Cumhurbaşkanı Erdoğan, Pendik'te toplu açılış merasiminde konuştu: (1)

Cumhurbaşkanı Erdoğan, Pendik’te toplu açılış merasiminde konuştu: (1)

Cumhurbaşkanı Recep Tayyip Erdoğan, “Sevgili kızlarımız, siz kıblenizi biliyorsunuz lakin kıbleyi bilmeyenler natürel ki seccadeye ayakkabıyla basar fakat bunlara asıl kıblenin neresi olduğunu 14 Mayıs’ta siz bildireceksiniz.” dedi.

Cumhurbaşkanı Erdoğan, Pendik’te katıldığı toplu açılış törenindeki konuşmasına ramazan ayını tebrik ederek başladı.

Kahramanmaraş merkezli zelzelelerde hayatını kaybedenlere Allah’tan rahmet dileyen Erdoğan, yaralılara acil şifa dileğinde bulundu.

Deprem bölgesinde şu anda enkazın kaldırıldığını, en yakın vakitte konutları bitirerek hak edenlere teslim etme çabası içerisinde olduklarını lisana getiren Erdoğan, “Buradan, afetle uğraş eden vatandaşlarımızla birlikte birinci kıblemiz Mescid-i Aksa’yı savunan Filistinli kardeşlerimize de dua ediyoruz. Buradan bir damla suya, bir kuru ekmeğe muhtaç bir halde ramazanı geçiren Yemenli kardeşlerimize dua ediyoruz. Buradan her türlü ayrımcılığa ve baskıya karşın inançlarına sahip çıkan gurbetçilerimize dua ediyorum.” diye konuştu.

Tören alanındaki bir kişinin seccade göstermesi üzerine Erdoğan, “Seccadeyi gösteriyor da seccadeyi niye gösterdiğini anlıyorum. Sevgili kızlarımız, siz kıblenizi biliyorsunuz ancak kıbleyi bilmeyenler alışılmış ki seccadeye ayakkabıyla basar fakat bunlara asıl kıblenin neresi olduğunu 14 Mayıs’ta siz bildireceksiniz.” sözlerini kullandı.

“Pendik, bize sahip çıkan, bizi ebediyen bağrına basan bir ilçemiz”

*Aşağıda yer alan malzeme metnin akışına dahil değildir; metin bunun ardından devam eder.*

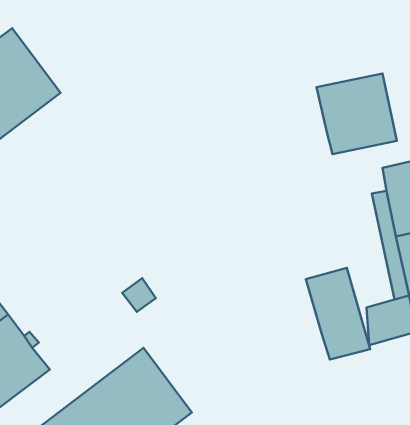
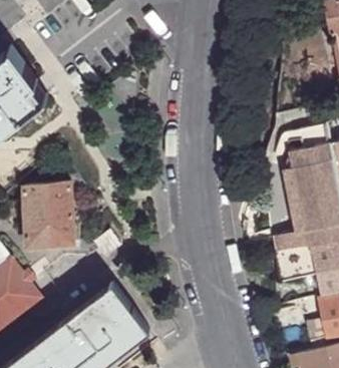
building: [316,73,397,154] -> none
building: none -> [27,185,74,249]
building: [306,268,370,360] -> none

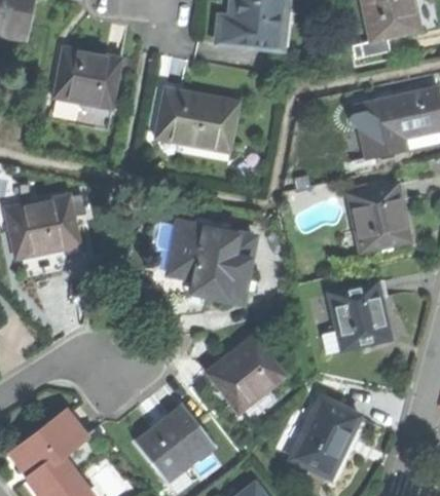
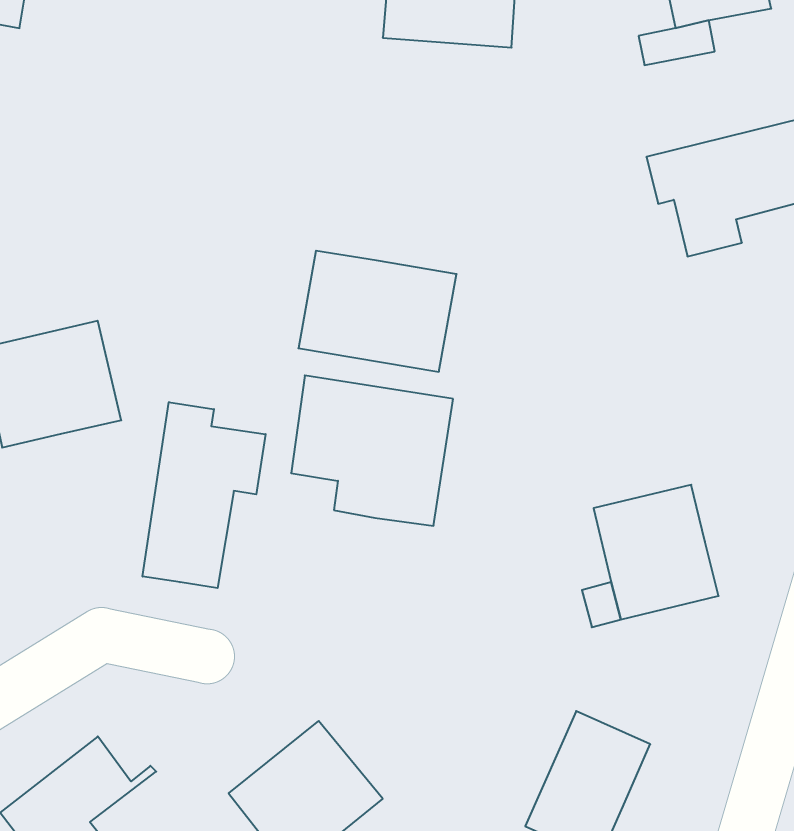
building: [53,47,121,109] -> none
building: [154,89,237,153] -> [298,251,457,372]
building: [349,183,411,253] -> none
building: none -> [143,402,266,588]
building: [207,335,285,412] -> none

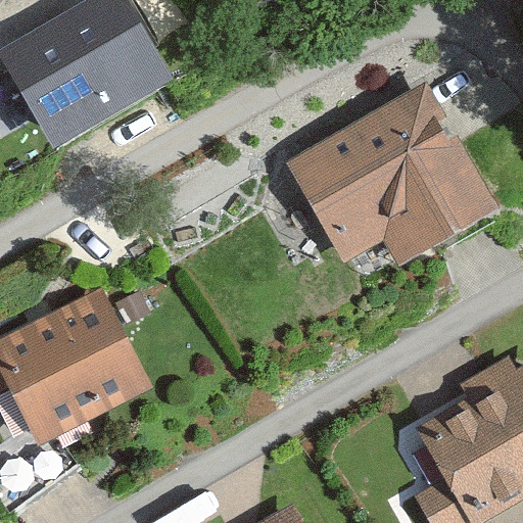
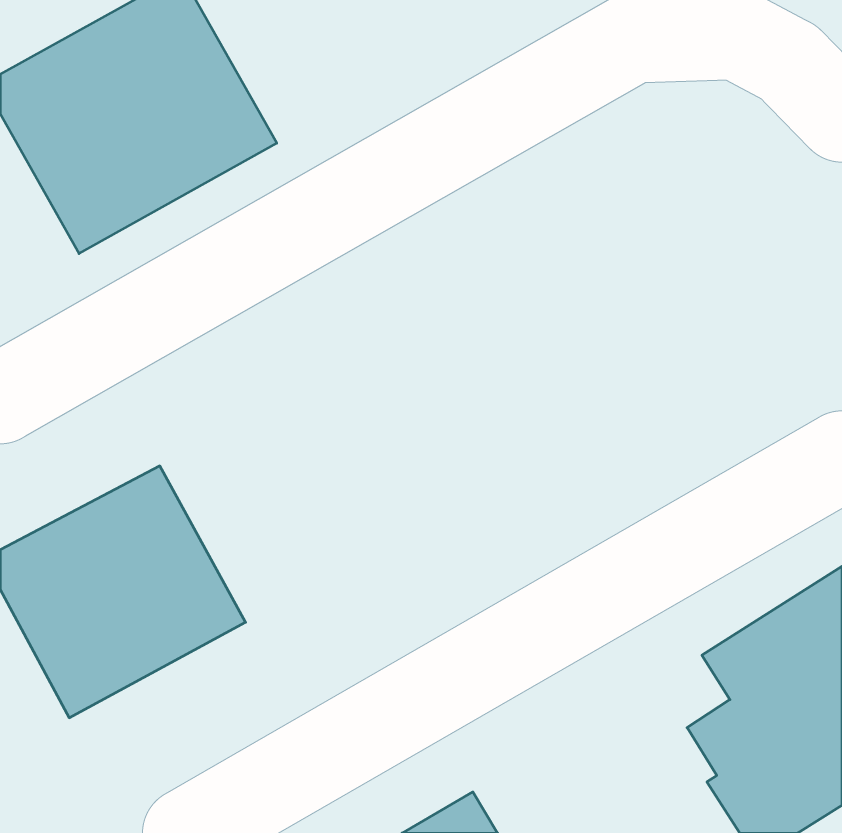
building: [289,83,491,262] -> none

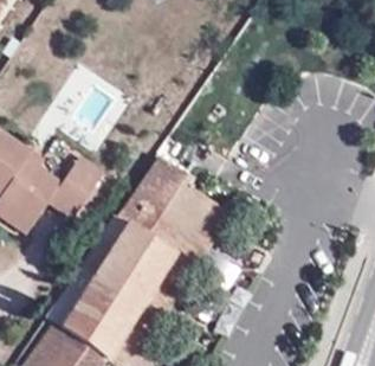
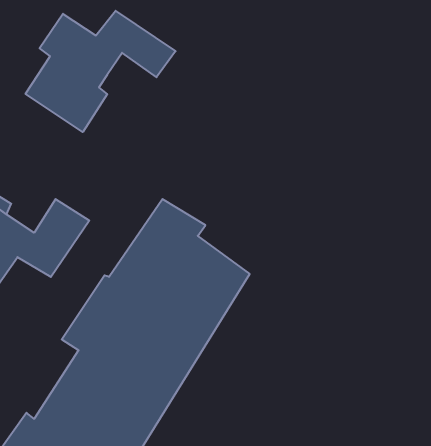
building: none -> [26,11,176,132]

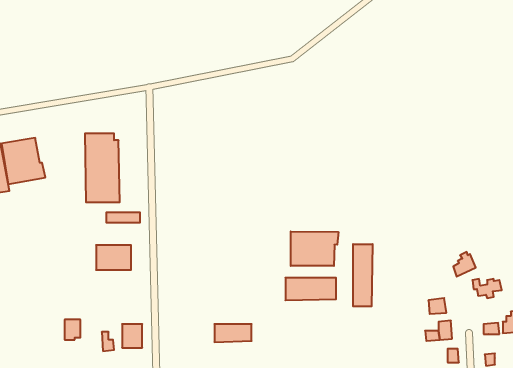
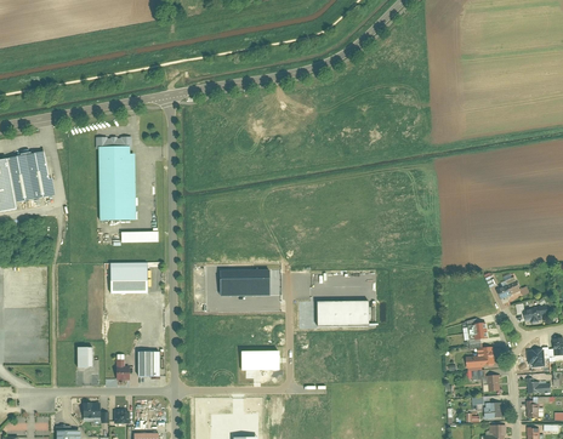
building: [291,231,338,266] -> none
building: [353,244,373,306] -> none
building: none -> [216,269,266,295]

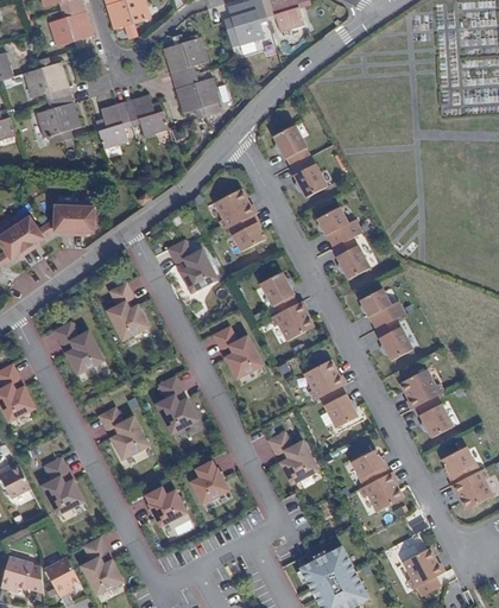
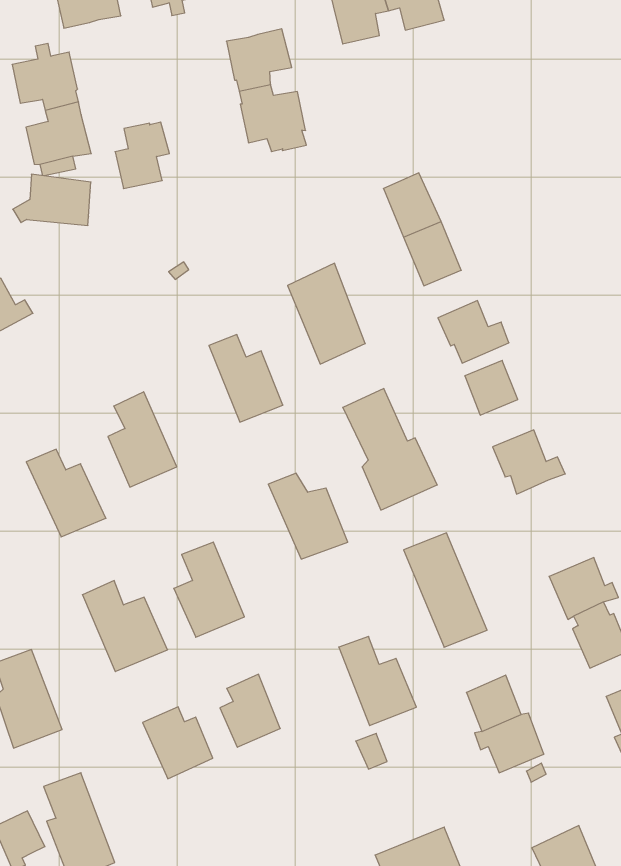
building: [124,93,168,134] -> none
building: [43,201,93,233] -> [13,174,91,225]
building: [375,318,412,361] -> none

Cumhurbaşkanı Erdoğan, kendilerinin kaygıları olduğuna dikkati çekerek şöyle devam etti:

“Fakat istismarla bu yollarda dolaşanlar, istismarla sağa sola savrulanlar bilmezler ki inşallah 14 Mayıs’ta gereken dersi benim milletim onlara verecektir. Balkanlar’dan Kafkaslar’a, Afrika’dan Asya’ya kalbi bizimle çarpan tüm gönül dostlarımıza dua ediyoruz. Rabb’imizden bu Ramazan-ı Şerif’in coğrafyamızdaki zulüm, açlık, afet ve savaşlar sebebiyle buruk geçirdiğimiz son ramazan olmasına dua ediyoruz. Kardeşlerim bugün bir sefer daha Pendik’te bulunmanın bahtiyarlığı içindeyim. Bugün bir kere daha Pendik’in vefalı, yürekli, mert, kadirşinas insanlarıyla kucaklaşmanın sevinci içindeyim. Biz, tüm ilçeleriyle İstanbul’u bir diğer seviyoruz. Bilhassa Pendik’i değişik seviyoruz. Pendik, bize sahip çıkan, bizi sürekli bağrına basan bir ilçemiz. Pendik, tıpkı vakitte ulusal iradenin kalesi olan da bir ilçemiz. Özellikle şu an toplandığımız meydanın bizim için çok başka bir manası ve ehemmiyeti var. Hani daima diyorum ya ah şu meydanların bir lisanı olsa da konuşsa. İşte bu meydan çabamızın de muhabbetimizin de şahsen şahidi olan bir meydan. İşte şu harika iştirak buraya gelene kadar caddenin sağında solundaki vatandaşlarımın ilgi ve alakası neyin ne olduğunu açıkça gösteriyor. Sordum, emniyete dedim ki ‘Bugünkü bu merasime iştirak ne?’ Aldığım yanıt şu: ’50 bin.’ Yürüyoruz. ‘Yürüyecek bu millet arkandan’ diyorlar.”